→ ASSIGNMENT
Instruction for the entries below: return the part that opens with the line containing "T 1: Molecular dipole moments" and closes with the line containing "Table 1. Steps", exactly, and no pictures.

→ RECORDS PROVIDED
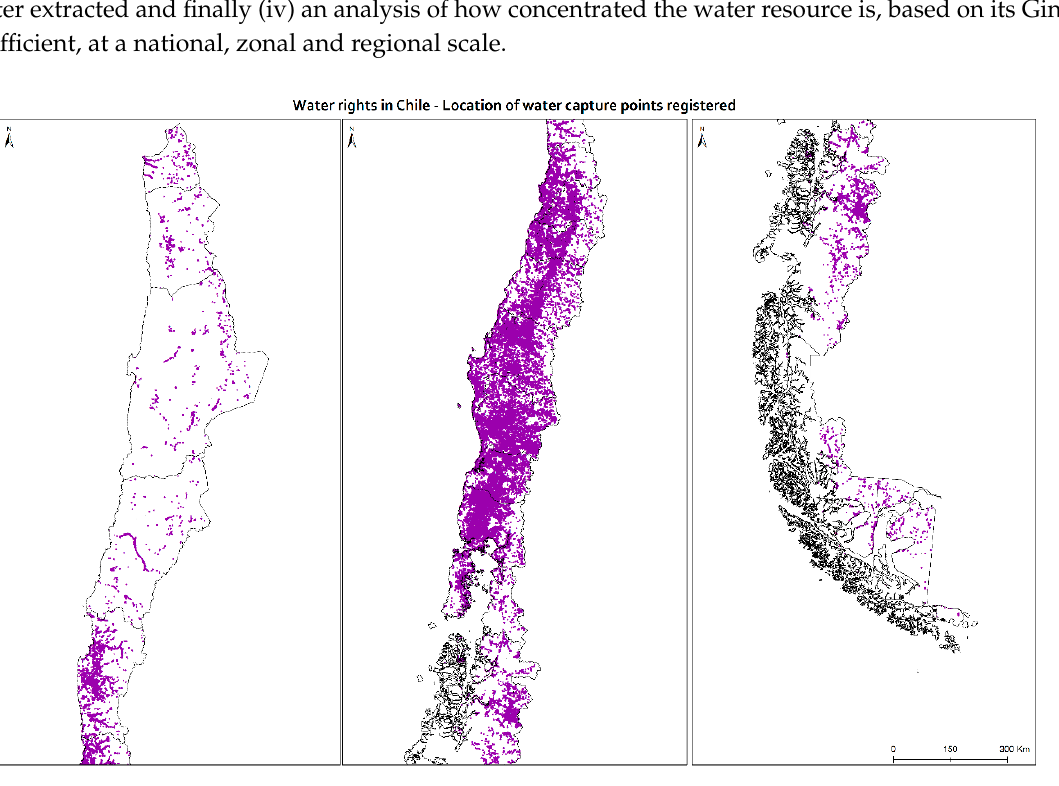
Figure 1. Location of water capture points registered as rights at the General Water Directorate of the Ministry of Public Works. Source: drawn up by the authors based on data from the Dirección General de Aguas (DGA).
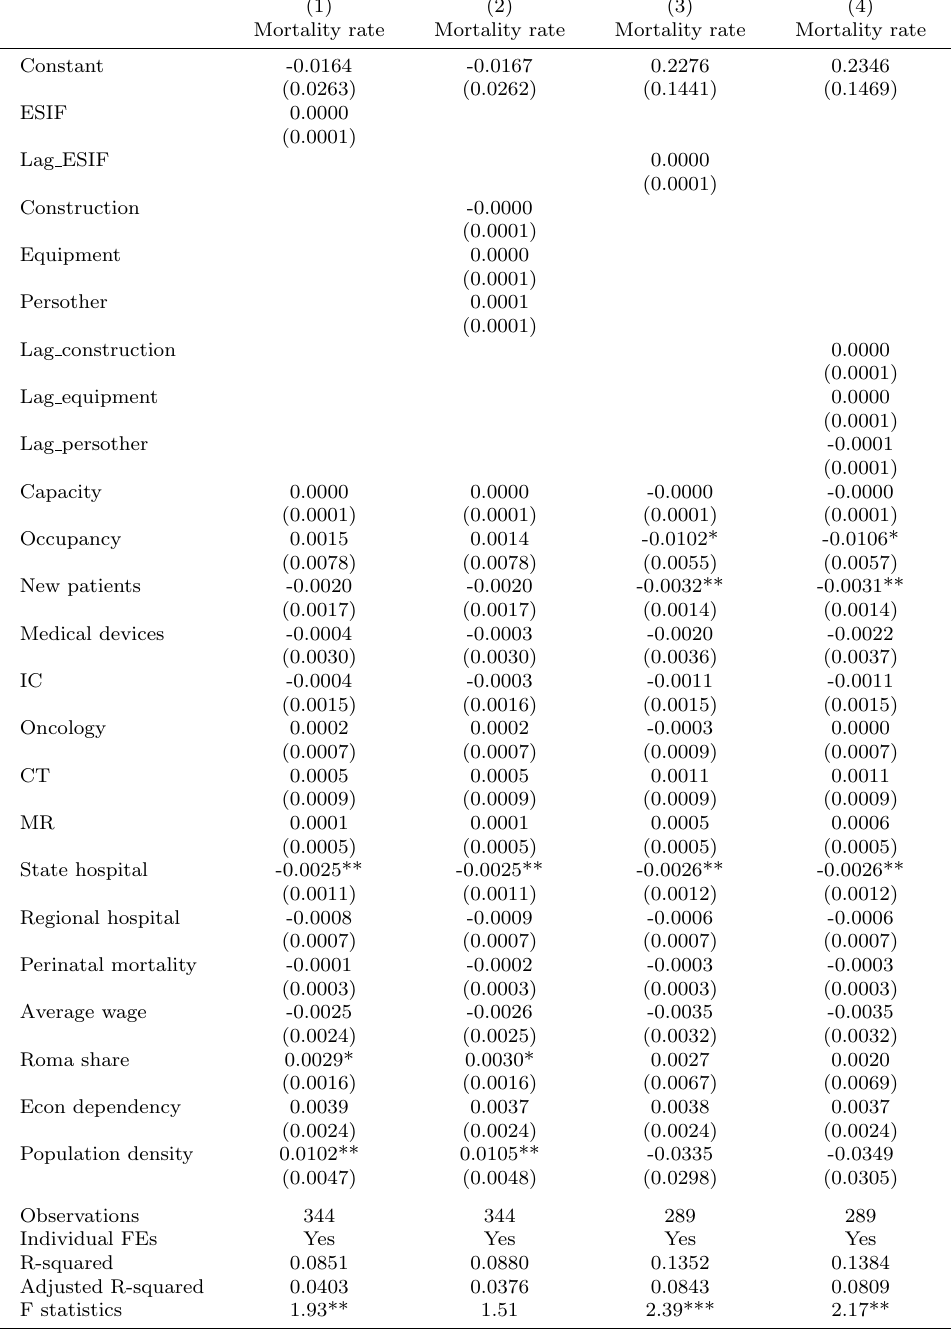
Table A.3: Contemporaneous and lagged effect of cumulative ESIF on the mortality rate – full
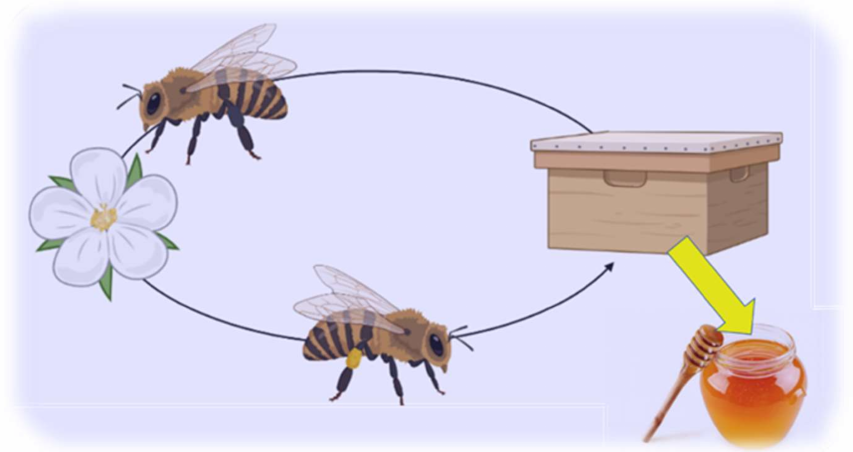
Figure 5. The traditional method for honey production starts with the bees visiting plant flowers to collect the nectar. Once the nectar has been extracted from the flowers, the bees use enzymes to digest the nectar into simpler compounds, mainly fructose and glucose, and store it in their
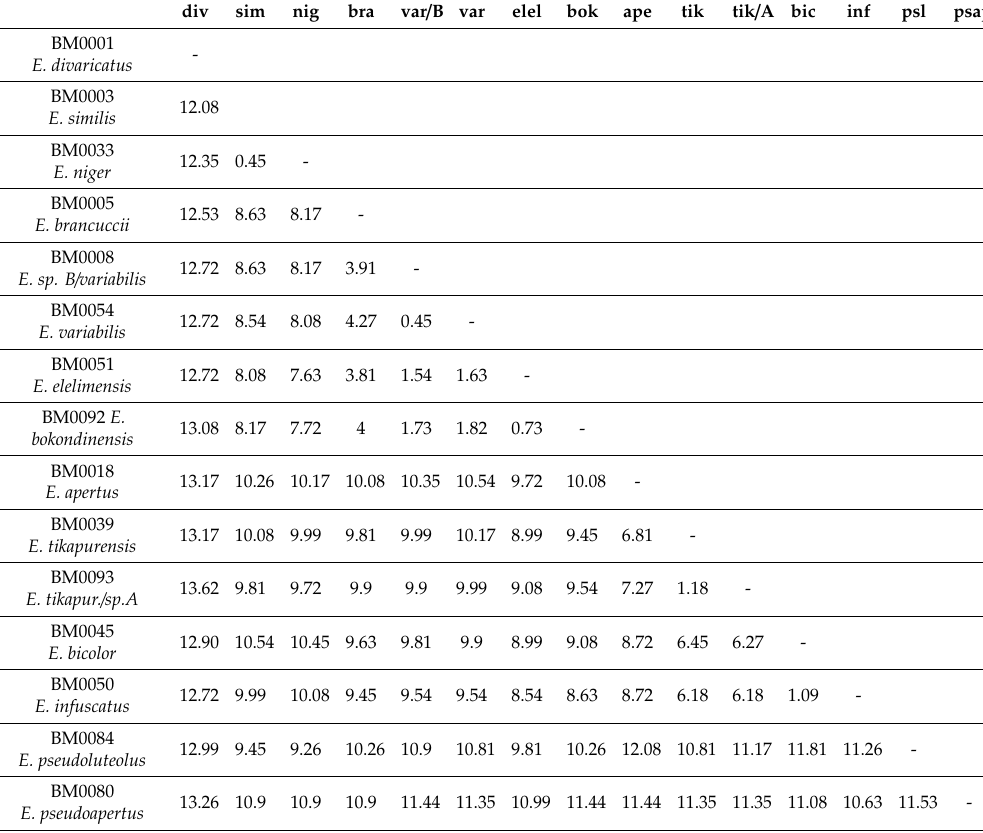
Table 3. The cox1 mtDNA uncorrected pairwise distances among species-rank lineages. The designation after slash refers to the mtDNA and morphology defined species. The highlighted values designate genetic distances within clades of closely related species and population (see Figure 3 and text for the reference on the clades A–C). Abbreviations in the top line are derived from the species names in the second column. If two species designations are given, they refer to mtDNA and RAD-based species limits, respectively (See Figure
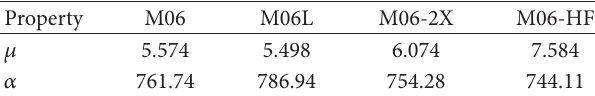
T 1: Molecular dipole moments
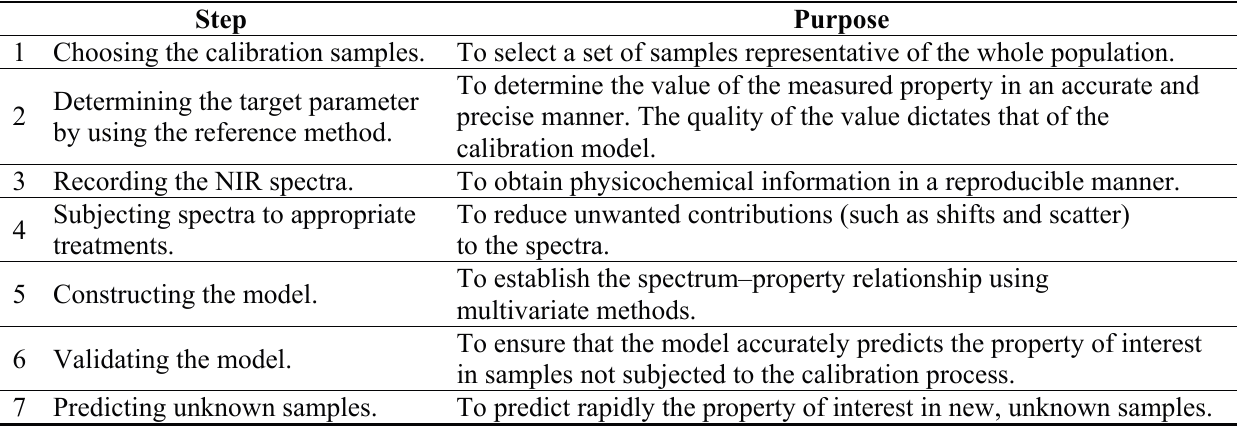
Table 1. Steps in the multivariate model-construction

* * *

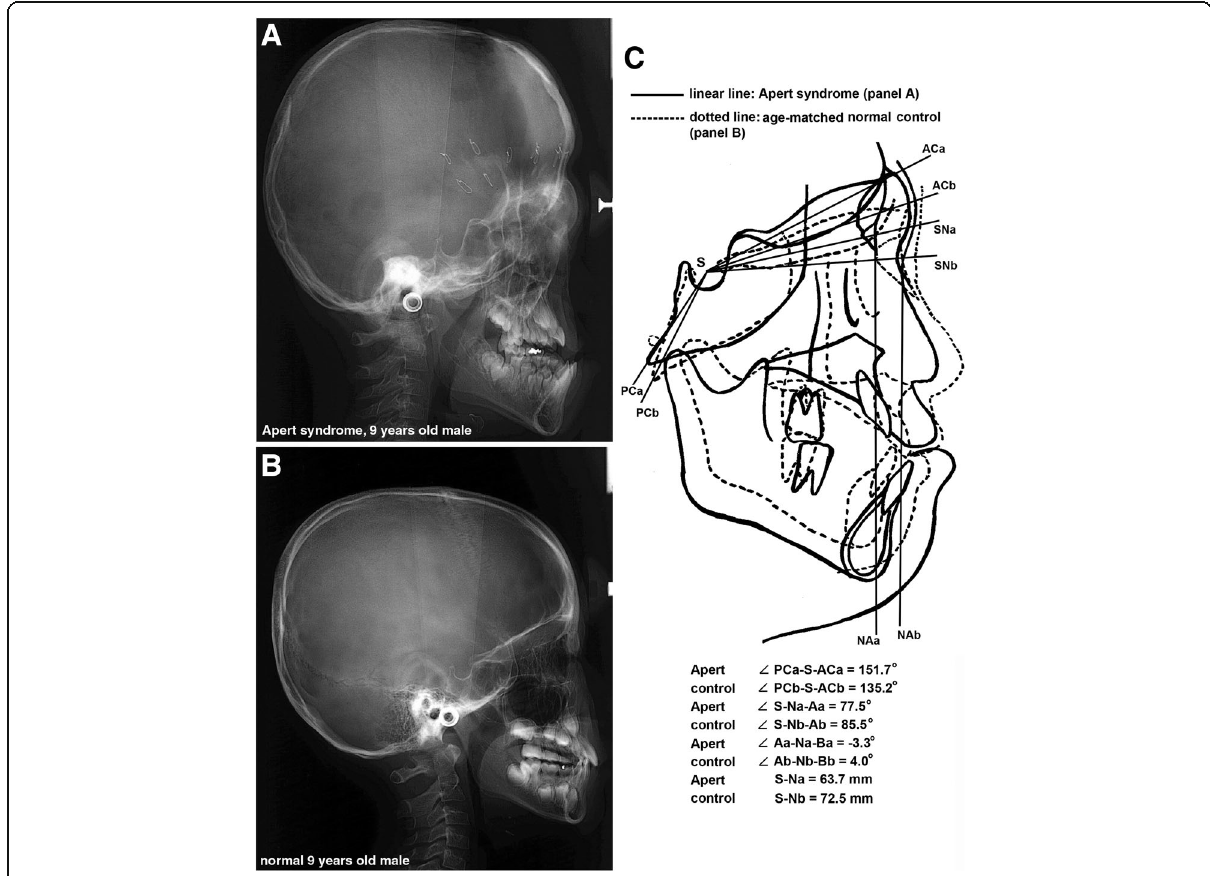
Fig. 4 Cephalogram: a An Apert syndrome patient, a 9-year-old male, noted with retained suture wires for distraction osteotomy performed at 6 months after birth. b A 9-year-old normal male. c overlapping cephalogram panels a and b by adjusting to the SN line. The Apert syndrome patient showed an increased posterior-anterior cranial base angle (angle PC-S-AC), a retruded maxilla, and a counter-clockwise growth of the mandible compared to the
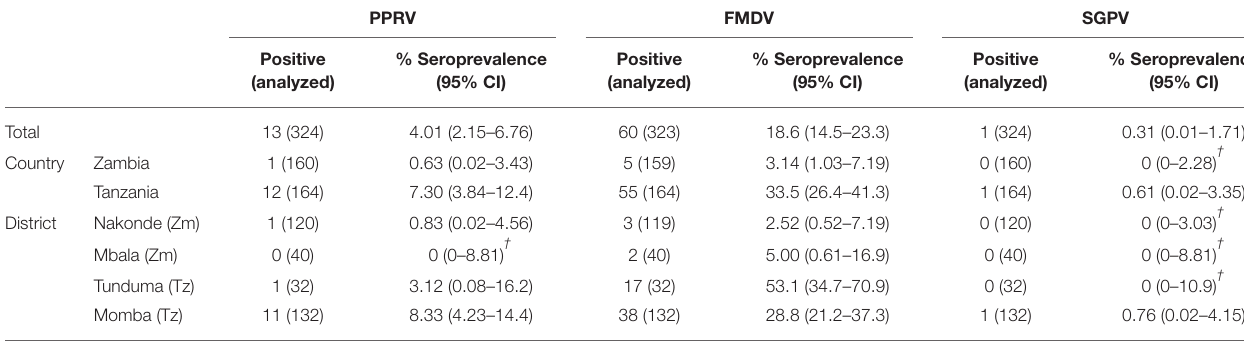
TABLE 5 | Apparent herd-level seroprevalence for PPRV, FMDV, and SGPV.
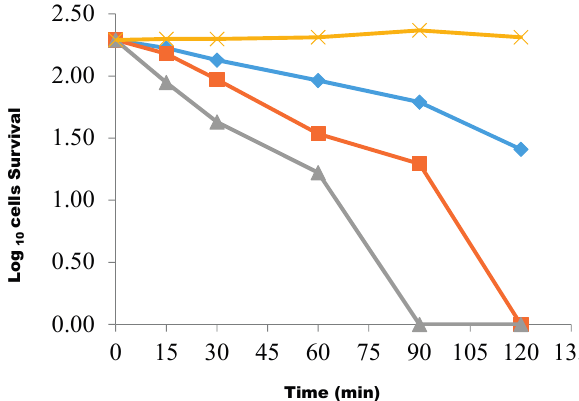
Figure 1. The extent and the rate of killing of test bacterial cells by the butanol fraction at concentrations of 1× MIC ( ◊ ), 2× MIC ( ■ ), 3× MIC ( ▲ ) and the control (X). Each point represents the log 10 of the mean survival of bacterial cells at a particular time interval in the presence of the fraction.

→ ANSWER TO THE PROBLEM
T 1: Molecular dipole moments
Table 1. Steps in the multivariate model-construction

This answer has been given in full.